In this blog post I will cover how the Document Information Extraction service can be used to extract information from an identity document. Also, I will discuss how this can be used to automate a manual identity check processes in your company. As an example, I will be using sample identity documents issued by the Spanish government 🇪🇸.
What is the Document Information Extraction service and how does it work?
The Document Information Extraction is part of the SAP AI Business Services portfolio. You can use it to extract information from business documents such as invoices, purchase orders, advanced payment. This service can be used to automate data extraction from digital documents instead of having a person manually extracting this.
The service uses machine learning to automate your document information extraction processes. After uploading a document, the service returns the extraction results from the fields detected in the document.
The documentation focuses on the processing of business documents and there is no mention of personal documents, e.g. identity cards. The reality is that it looks like it is possible to process basically any type of document that has some form of “structure” in its contents. Therefore, it is possible to extract the “structured information” that is included in the identity cards.
What type of process can be automated within your company?
Some HR processes can involve a proof of identity step as part of their processes. These processes are normally manual and can delay/increase the time it takes to complete the job. Instead of having a person dedicated to just checking identity documents, the process can be automated and only involve a person if absolutely necessary, e.g. there is no confidence on the results (extracted information) returned by the AI service.
Below a couple of scenarios that can be automated within your company:
- Employee onboarding: It is common to request, as part of the employee onboarding process, a scan/photo of the future employee’s identity document.
- Identity check: Government agencies request some form of proof of identity to validate the requester during an application process.

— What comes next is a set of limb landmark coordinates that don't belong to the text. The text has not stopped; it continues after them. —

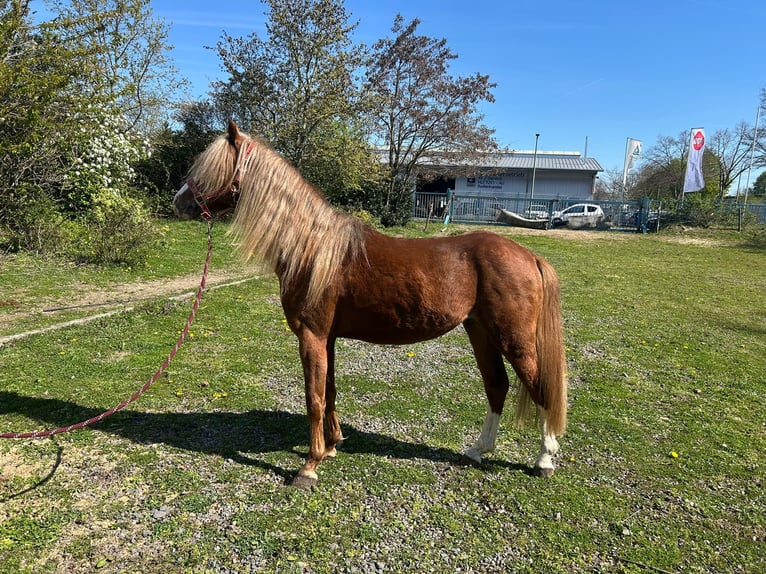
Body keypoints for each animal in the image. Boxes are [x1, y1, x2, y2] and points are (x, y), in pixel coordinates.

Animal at [173, 120, 567, 488]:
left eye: (210, 169)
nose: (179, 202)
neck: (311, 248)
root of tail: (530, 256)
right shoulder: (327, 339)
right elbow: (329, 391)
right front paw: (332, 445)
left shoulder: (311, 337)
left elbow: (314, 398)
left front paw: (309, 466)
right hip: (481, 332)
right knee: (497, 386)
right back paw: (477, 450)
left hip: (513, 339)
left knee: (540, 388)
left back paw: (544, 460)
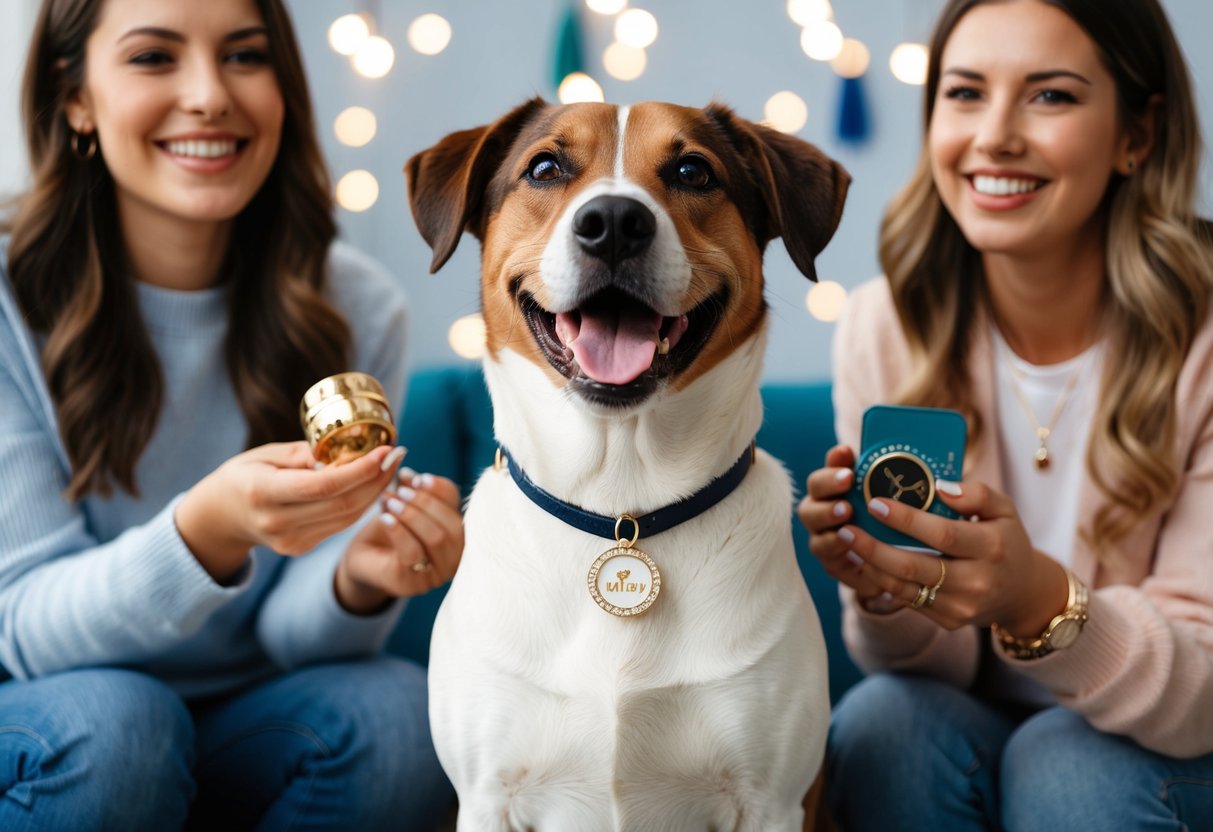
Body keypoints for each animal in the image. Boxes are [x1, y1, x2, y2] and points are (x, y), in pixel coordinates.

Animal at [402, 99, 849, 832]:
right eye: (544, 168)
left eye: (693, 171)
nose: (613, 222)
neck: (619, 504)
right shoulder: (486, 795)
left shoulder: (772, 801)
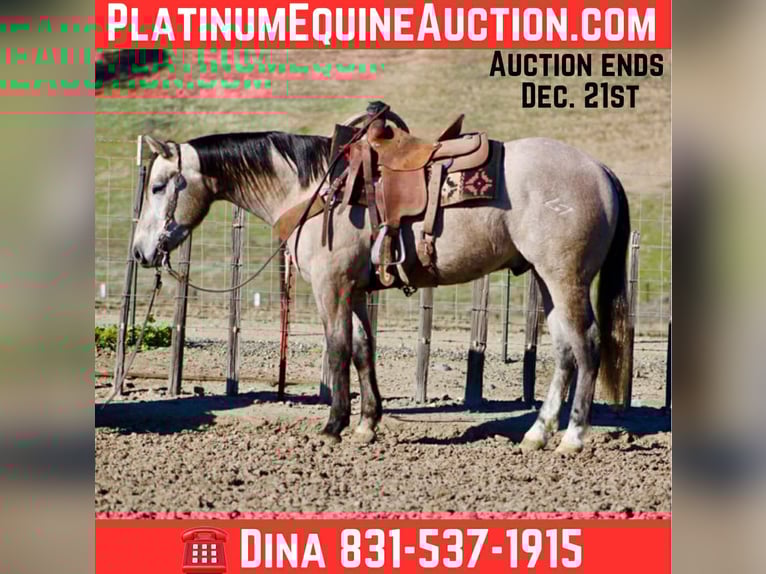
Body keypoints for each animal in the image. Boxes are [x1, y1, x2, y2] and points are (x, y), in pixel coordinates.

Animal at [132, 119, 630, 455]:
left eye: (158, 186)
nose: (140, 252)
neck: (315, 190)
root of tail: (602, 170)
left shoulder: (331, 286)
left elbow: (336, 348)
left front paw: (333, 426)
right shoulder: (353, 289)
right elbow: (361, 348)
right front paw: (366, 424)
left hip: (565, 278)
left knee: (587, 344)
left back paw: (573, 437)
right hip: (547, 281)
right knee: (565, 351)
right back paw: (537, 433)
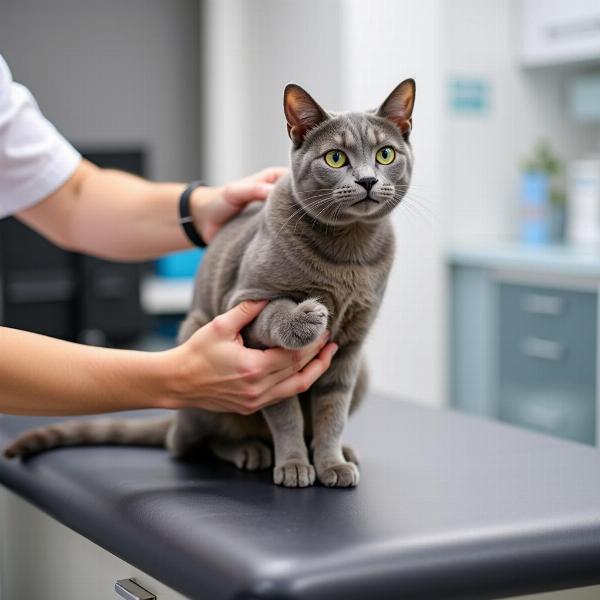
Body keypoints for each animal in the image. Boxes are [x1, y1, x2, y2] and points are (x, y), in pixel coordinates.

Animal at [4, 78, 418, 488]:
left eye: (384, 155)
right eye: (335, 158)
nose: (367, 179)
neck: (348, 256)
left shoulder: (351, 346)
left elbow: (332, 411)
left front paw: (331, 462)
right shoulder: (249, 309)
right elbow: (285, 410)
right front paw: (294, 464)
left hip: (363, 371)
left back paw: (339, 452)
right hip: (194, 347)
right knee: (190, 443)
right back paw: (250, 451)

Show me the goods, how can I use the Document Information Extraction to process identity documents?
Glad you asked. In the example below, I will be using sample identity documents issued by the Spanish government. The Spanish government issues identity documents to citizens, called DNI, and also to foreign residents, called NIE.
To enable the Document Information Extraction service follow the “Set up account for Document Information Extraction and Go to Application” tutorial available at Developer Tutorials
Before extracting information from a personal identity document we first need to define a template in the service. The video below shows you how to create this template.

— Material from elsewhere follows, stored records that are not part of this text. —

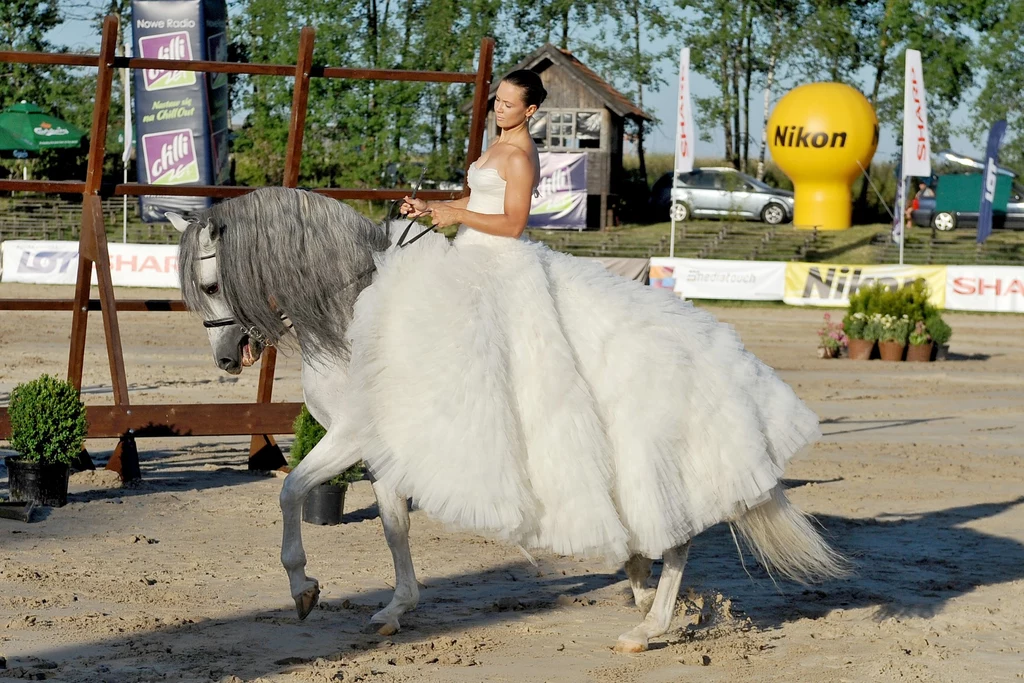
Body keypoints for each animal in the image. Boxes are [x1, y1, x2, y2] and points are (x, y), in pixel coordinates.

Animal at [174, 189, 847, 655]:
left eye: (211, 281)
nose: (226, 359)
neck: (356, 308)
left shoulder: (353, 436)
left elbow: (290, 491)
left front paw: (303, 588)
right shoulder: (385, 447)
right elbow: (394, 525)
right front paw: (396, 608)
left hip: (662, 457)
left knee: (677, 535)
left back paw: (648, 625)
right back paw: (639, 589)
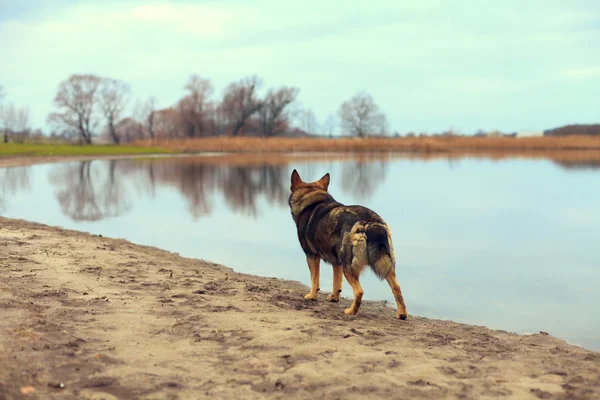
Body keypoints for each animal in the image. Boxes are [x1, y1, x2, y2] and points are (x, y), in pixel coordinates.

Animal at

Below the schema used by the template documents. To create it, you will need to go to Settings > Schema Configuration in the Document Information Extraction UI and create a new custom schema.

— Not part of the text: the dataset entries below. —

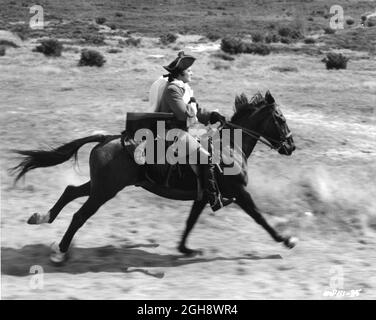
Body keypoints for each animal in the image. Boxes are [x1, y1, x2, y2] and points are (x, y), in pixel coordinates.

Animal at [11, 91, 296, 264]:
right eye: (280, 119)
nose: (291, 147)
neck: (229, 147)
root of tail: (106, 138)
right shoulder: (239, 193)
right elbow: (260, 218)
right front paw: (286, 240)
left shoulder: (204, 196)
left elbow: (190, 223)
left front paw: (185, 249)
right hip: (104, 191)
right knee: (79, 216)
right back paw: (59, 252)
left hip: (99, 186)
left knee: (70, 190)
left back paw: (42, 217)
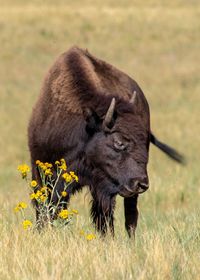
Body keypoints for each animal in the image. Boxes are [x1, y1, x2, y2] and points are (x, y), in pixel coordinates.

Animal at [27, 46, 183, 236]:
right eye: (119, 142)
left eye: (143, 142)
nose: (142, 184)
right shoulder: (41, 172)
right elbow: (45, 209)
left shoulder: (103, 188)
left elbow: (105, 214)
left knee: (129, 216)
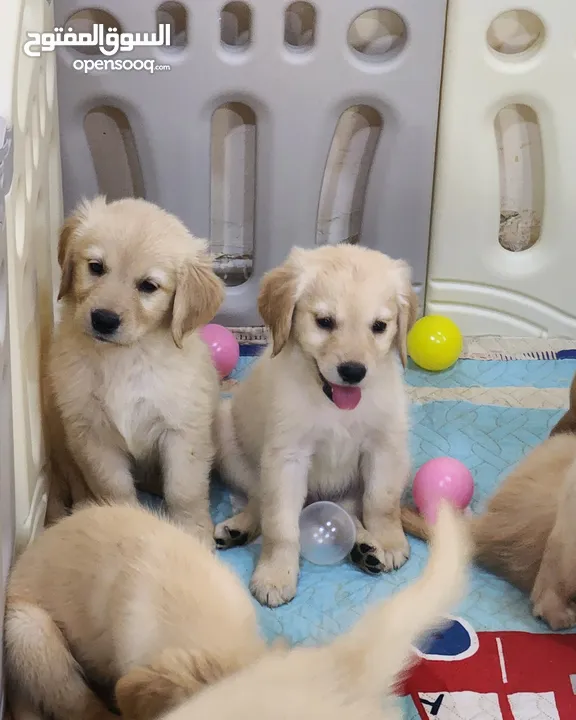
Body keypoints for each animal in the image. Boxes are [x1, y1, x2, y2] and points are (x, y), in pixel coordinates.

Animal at [44, 194, 225, 544]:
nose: (104, 319)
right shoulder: (91, 434)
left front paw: (192, 532)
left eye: (148, 286)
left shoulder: (183, 430)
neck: (125, 357)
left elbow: (184, 489)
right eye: (96, 267)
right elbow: (113, 487)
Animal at [214, 246, 416, 608]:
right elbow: (280, 524)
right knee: (259, 500)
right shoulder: (287, 456)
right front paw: (276, 573)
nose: (353, 371)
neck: (334, 403)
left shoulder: (386, 446)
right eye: (324, 322)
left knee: (347, 511)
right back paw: (238, 528)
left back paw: (365, 547)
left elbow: (381, 502)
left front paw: (389, 541)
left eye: (379, 326)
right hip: (229, 438)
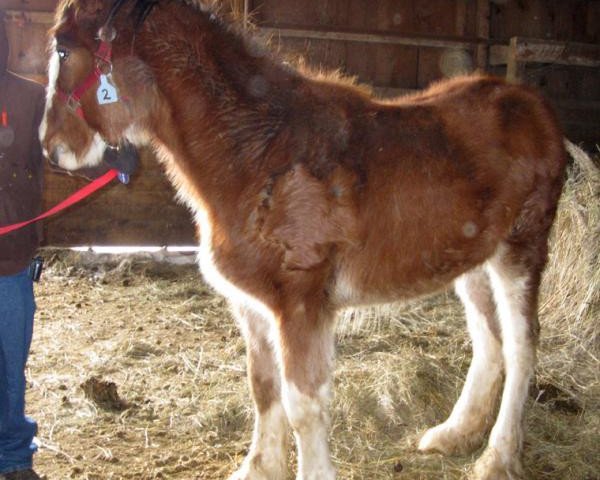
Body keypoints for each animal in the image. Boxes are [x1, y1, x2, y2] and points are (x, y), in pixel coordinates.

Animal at [41, 1, 568, 478]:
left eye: (64, 51)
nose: (51, 148)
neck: (257, 152)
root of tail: (535, 106)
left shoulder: (300, 302)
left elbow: (304, 406)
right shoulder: (254, 304)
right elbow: (263, 387)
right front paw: (258, 468)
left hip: (520, 252)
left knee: (521, 347)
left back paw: (497, 458)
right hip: (473, 261)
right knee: (489, 342)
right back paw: (455, 434)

Once the template is created, lets see how you can extract the information from a document.
Once the job is processed, then we will be able to see the extraction results.
Ok, but everything is via a UI and manual. How can I automate checking identity documents?
Creating the templates is manual but once that is done, retrieving the information from a document can be automated by using the Document Information Extraction service API https://aiservices-dox.cfapps.eu10.hana.ondemand.com/document-information-extraction/v1/swagger.json. An application, that you would need to develop, can submit a document (job in API terms) by attaching an image and specifying the fields that it wants to retrieve from the document. After some time the job will finish and the extracted information will be available via the API.
To find out how to get an OAuth Access Token for the Document Information Extraction service, follow this tutorial – https://developers.sap.com/tutorials/cp-aibus-dox-web-oauth-token.html.
Example API request to retrieve job:
curl --location --request GET 'https://aiservices-dox.cfapps.eu10.hana.ondemand.com/document-information-extraction/v1/document/jobs/ac7b1234-1234-1234-1234-12346f28b08f' \ --header 'Authorization: Bearer eyJhbGciOiJSUzI1NiIsImprdSI6Imh0dHBzOi8vc'
To summarise, we’ve seen how it is possible to process identity documents using the Document Information Extraction service part of the SAP AI Business Services. I hope this blog post helps you create your own custom templates and I look forward to hear from the cool scenarios you are automating using SAP AI Business Services.